Along with Raniere’s appeal, a lawyer for another marquee NXIVM supporter, the Seagram heiress Clare Bronfman, appeared in court to argue that the prison sentence she received for her involvement was unreasonable. Bronfman pleaded guilty to several charges, including identity theft and immigration fraud, and was ultimately sentenced to six years and nine months in prison.
But Bronfman has claimed that her sentence is too severe because, she argues, she was not involved in the intra-NXIVM group, DOS, that Raniere was accused of running. (DOS infamously comprised “masters” and “slaves,” with Raniere serving as the “grandmaster”; according to testimony, “slaves” were forced into sex acts and physical labor, forced to submit “collateral” in the form of explicit photos and other compromising material, and even branded with Raniere’s initials.)
While Judge Garaufis, who also oversaw Bronfman’s case, acknowledged during her sentencing that she’d not been in DOS, he stated that she’d been “willfully blind” to the group. Bronfman’s lawyer, Ronald Sullivan, seized on this wording and argued that it led Garaufis to unfairly give Bronfman a punishment that was not only harsher than what prosecutors had originally sought, but harsher compared to other high-profile NXIVM members such as Allison Mack and Kathy Russell.
But like their squabbling with Tully over “because of” vs. “on account of,” the panel didn’t seem particularly swayed by the “willful blindness” claim.

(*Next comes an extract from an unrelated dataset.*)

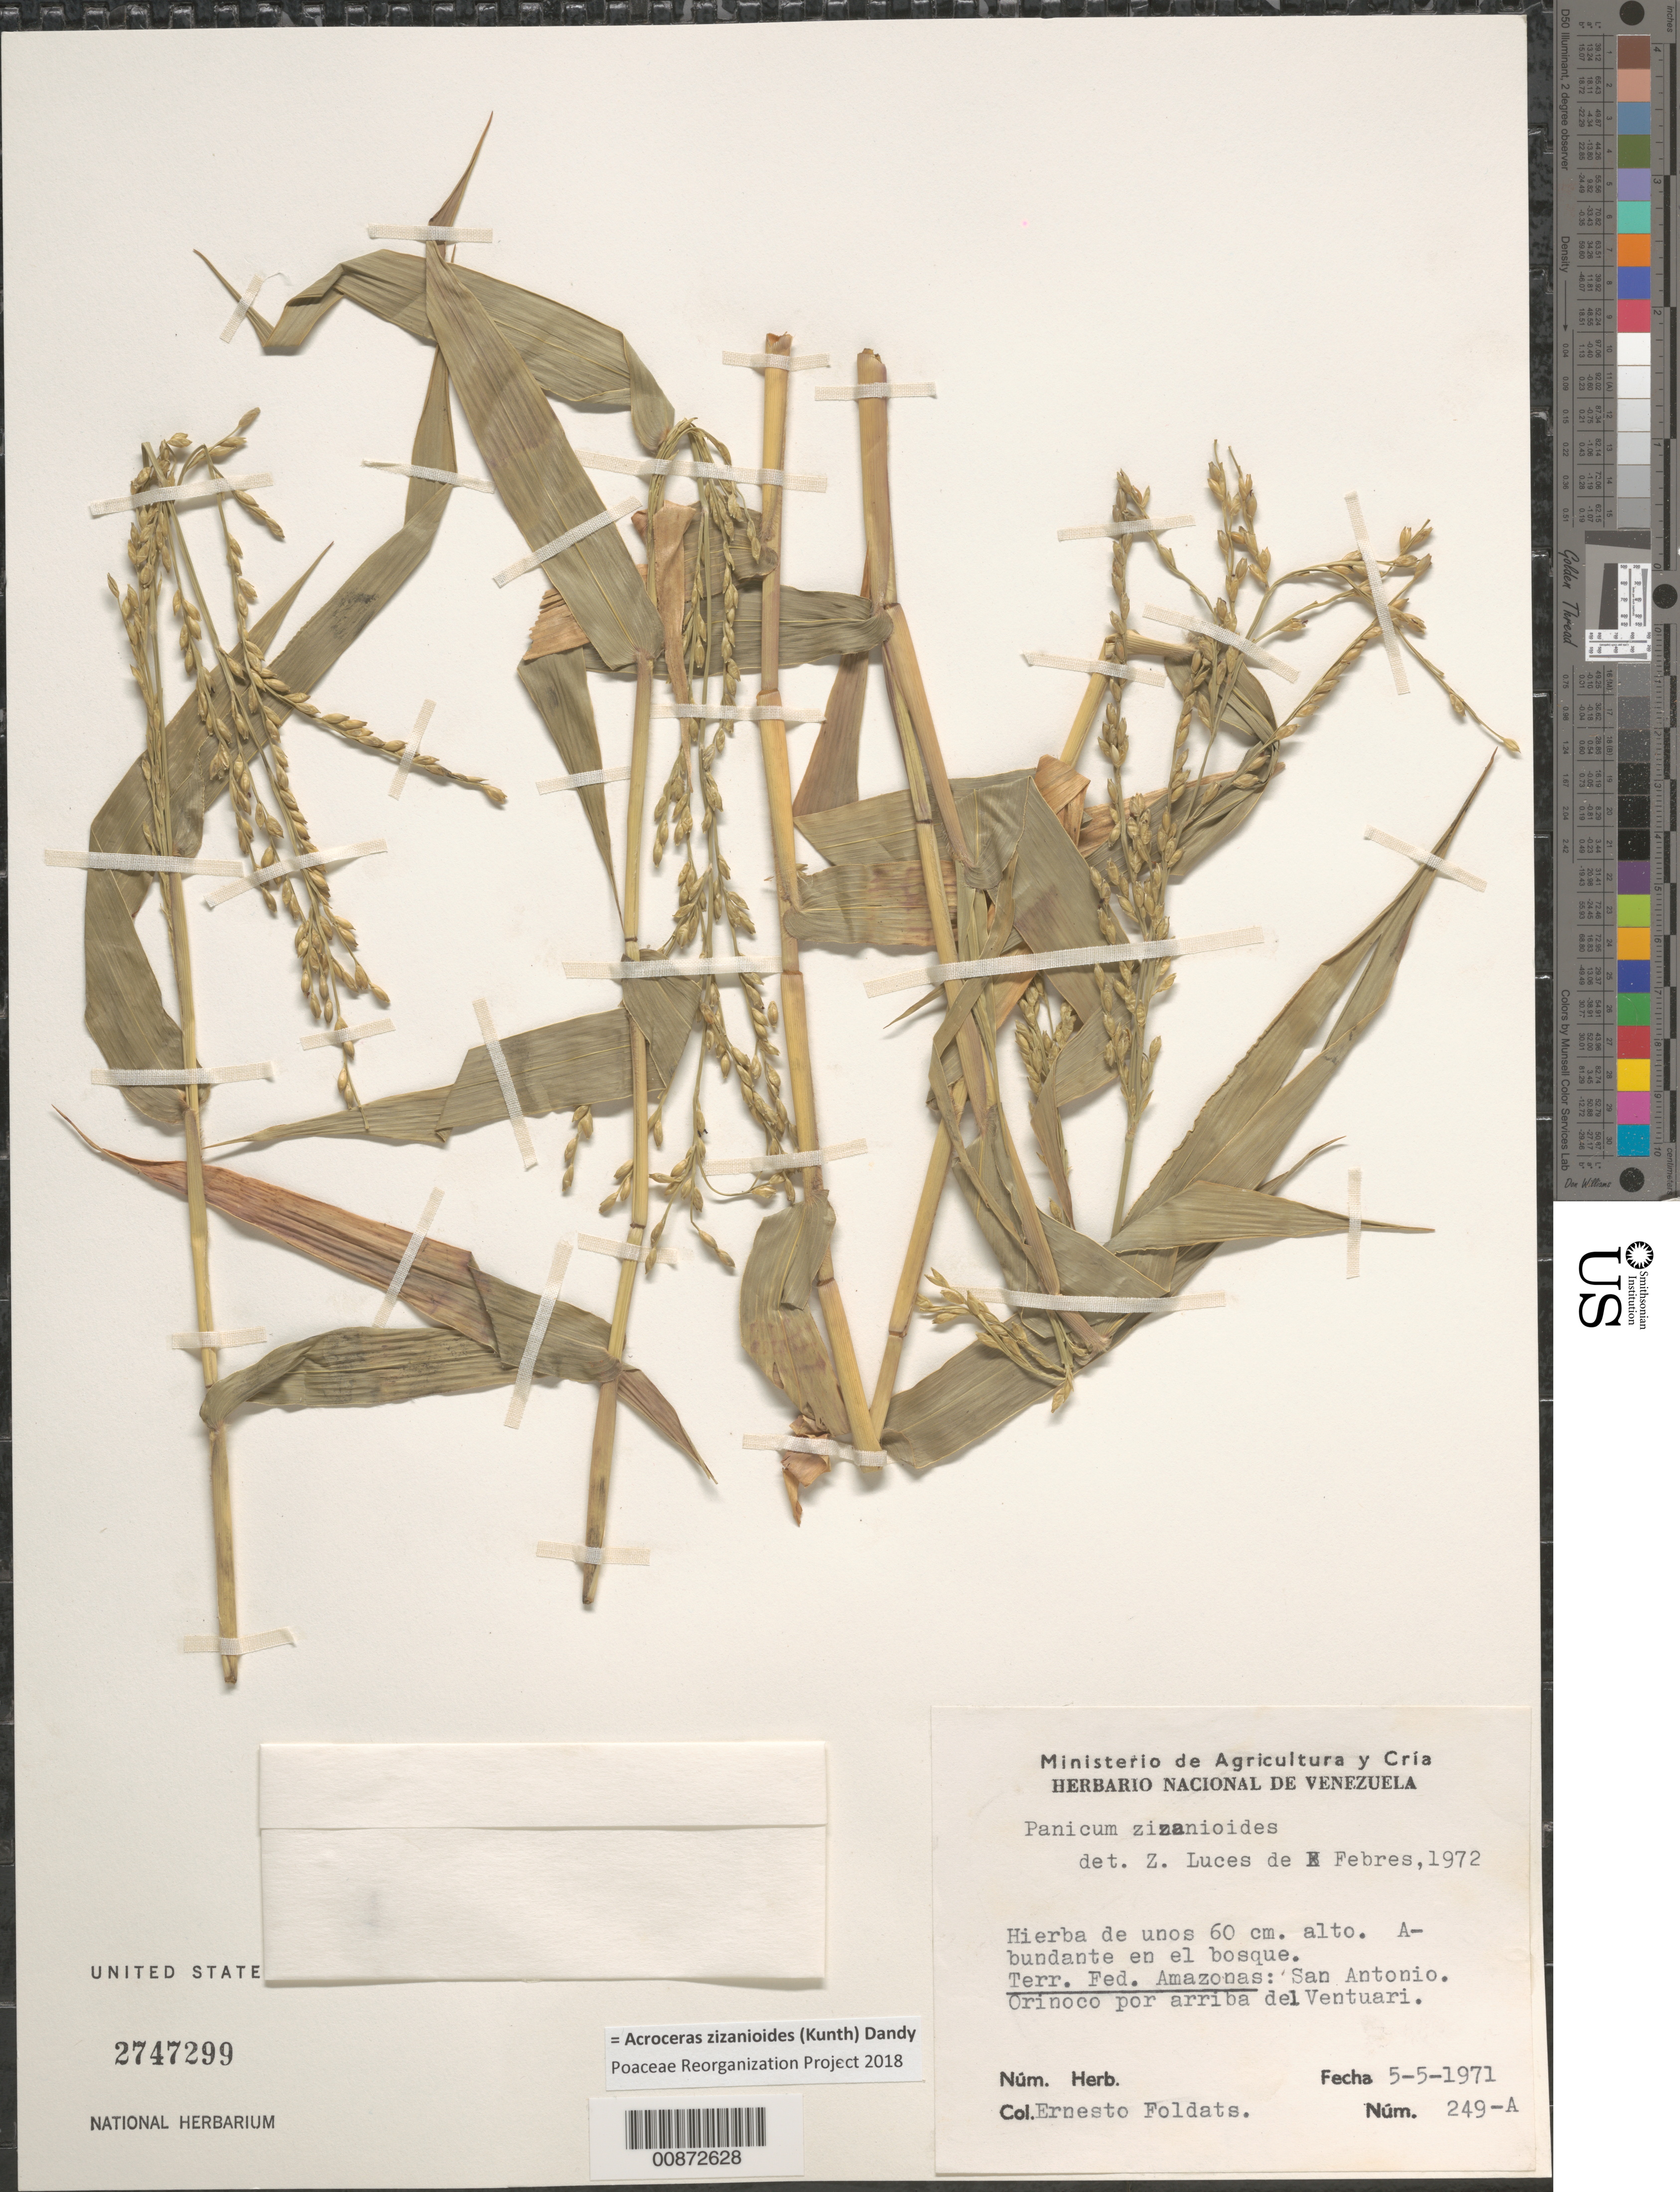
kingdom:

At one point, Sullivan argued that the notion of Bronfman’s “willful blindness” was brought up only during sentencing, thus not giving Bronfman the opportunity to respond to it. One judge replied, “You’re quibbling with the characterization of the use of a phrase, but the facts referenced by that phrase are pretty well explained.”
Later during his rebuttal, Sullivan also tried to allege that Bronfman was punished in part for her wealth and privilege, which he called “a due process violation that does shock the conscience.” A judge, however, jumped in: “I’m not sure it shocks mine. So explain this to me: If you have tremendous wealth and you use that to destroy the enemies of the people who are opposed to what ends up being a RICO enterprise, that’s not something that the court should, or can, consider?”
The three judge panel will rule on Raniere and Bronfman’s appeals at a later date, though no exact date was given for when their rulings will be announced.